赵泰远放下酒杯,用看傻哔的眼神看着他,“难道还能是红的吗?就写是我提前送的,祝他英年早逝。”
韩国并不仅是葬礼才有送花圈的习俗,结婚开业等喜事也有送花圈的习惯,葬礼送白的,喜事送彩色的。
只能说韩国人确实是有点阴间。
当然,跟鬼子比起来又差远了。
“是是是,我现在就去。”青年一阵点头哈腰,走到一旁打电话,片刻后返身回来,“哥,安排好了。”
赵泰远没有回复他,只是一杯又一杯的喝着酒,想浇心头的灭怒火。
二楼023号包间,许敬贤等人正推杯换盏,高谈阔论,气氛很融洽。
唯独韩允在这个小角色是一直在给大家端茶倒水,并不敢随意插话。
此时在包间里就没什么顾忌了。
许久不见的姜静恩就坐在许敬贤的旁边,许敬贤一只手搭在她牛仔裤包裹的大腿上,感受着滑润的触感。
身材好的女人穿牛仔裤很好看。
“我能当上检察局局长,敬贤费了很大的劲,出了很多力,我单独敬你一杯。”蔡东旭端着酒杯站起来郑重的说道,随即一饮而尽,“以后只要敬贤有用得上我的地方,无论是上刀山还是下火海,我都绝不推辞!”
虽然他这个检察局局长的位置是他帮忙陷害郭佑安交换来的,但他自己知道在这次交易中是占了便宜的。
许敬贤对他有提携之恩。
“东旭哥太客气了,你以前也没少帮我的忙。”许敬贤端着酒杯站了起来揽住他的肩膀,说道:“我们这些没家世的普通人同在官场本就该互相帮助,共同进步才能走得更远!”
他话音落下仰头喝完杯中的酒。
“蔡局长搞得那么庄重,我不也得表个态啊?”又肥了一圈的宋杰辉眯着小眼睛起身,笑嘻嘻道:“反正我这辈子是跟定许部长了,许部长对我不离,我定然不弃,今后的日子里无论是贫穷还是疾病,我都会……”
“你搁这儿结婚呢?滚!”许敬贤鸡皮疙瘩都起来了,直接打断他。
“我好不容易说点真心话,还不让我说。”宋杰辉一脸遗憾,端着酒一饮而尽,“那就都在酒里了,没有许部长,我就当不上扫毒科科长,总而言之,我宋胖子不是忘恩的人。”
以前他之所以是个不求上进,立场灵活的官场老油子,那是因为他看不见上升的希望,只能不求有功,但求无过,希望顺顺利利的熬到退休。
但是现在许敬贤给了他希望。
他当然要坚定不移的追随他。
“喂,你们都这样,那我是不是也要表示表示啊?”姜静恩笑吟吟的起身,一脸无奈的说道:“毕竟如果没有许部长的关照,我这个仁川警署的小警卫,也不可能只用短短一年多就能调到首尔龙山区警署当署长。”

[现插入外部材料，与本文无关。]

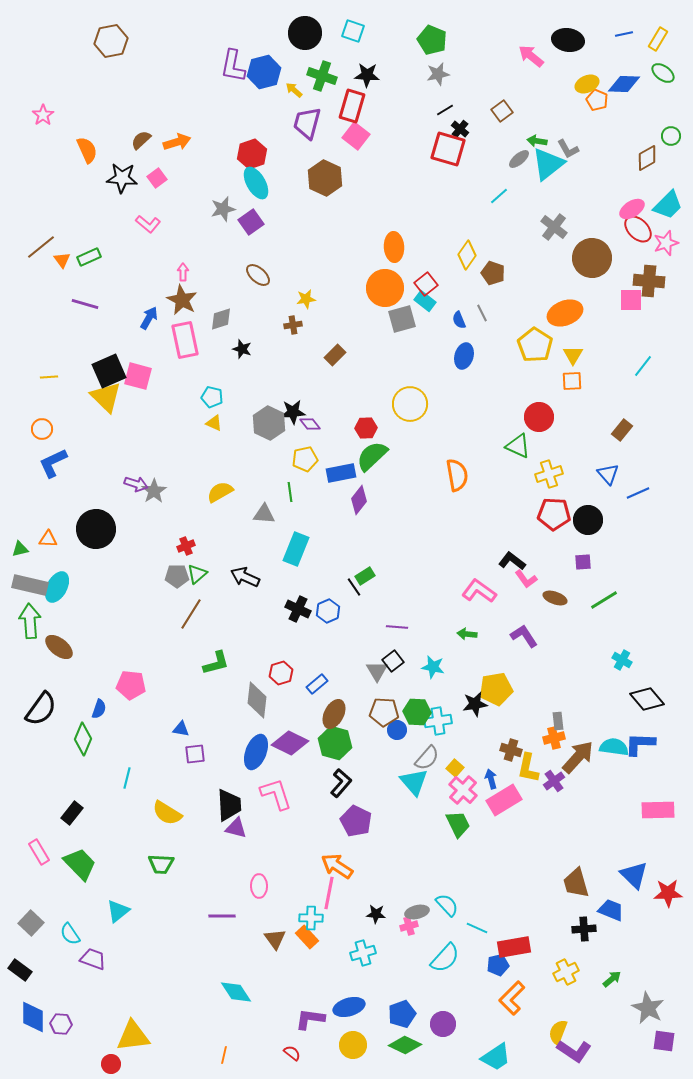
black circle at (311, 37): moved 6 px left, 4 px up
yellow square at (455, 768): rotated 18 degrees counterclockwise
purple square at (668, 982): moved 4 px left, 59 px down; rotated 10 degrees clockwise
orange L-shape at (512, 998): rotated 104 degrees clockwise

此时她外面的风衣脱了,原本披散的秀发也扎了起来,黑色的高领毛衣被撑起圆润的轮廓,纤细的腰肢线条好似能手拿把掐,牛仔裤勾勒出蜜桃臀和大长腿的曲线,脚上踩着一双黑色高跟短靴,性感又充满了英气。
端着酒杯时,更有一股豪气。
“姜署长你就不用了,你今晚好好表示就行,这个场合还是留给我们表示吧。”宋杰辉猥琐的挤眉弄眼。
姜静恩瞪了他一眼,“滚。”
“怎么,难道说今晚你不愿意表示吗?”许敬贤一把将其搂进怀里。
姜静恩难得的流露出小女儿的娇羞嗔怪道:“哼,你就会欺负我。”
她知道许敬贤吃这一套。
但许敬贤从不让她吃套。
因为他从来不戴。
“哼,你就会欺负我。”宋杰辉学着她的模样,接着又说道:“仁川那些罪犯要是看见姜署长这番姿态恐怕会跌落眼球,绝不相信这是你。”
许敬贤和蔡东旭大笑起来,姜静恩则更不好意思的缩在许敬贤怀里。
“对了,这小子是谁?”宋杰辉看向韩允在,他知道许敬贤将其带来肯定就是想让自己三人认识一下他。
不等许敬贤开口,韩允在就立刻乖巧的上前弯腰鞠躬说道:“各位前辈好,我叫韩允在,是江南区警署刑事科科长,很荣幸能够见到你们。”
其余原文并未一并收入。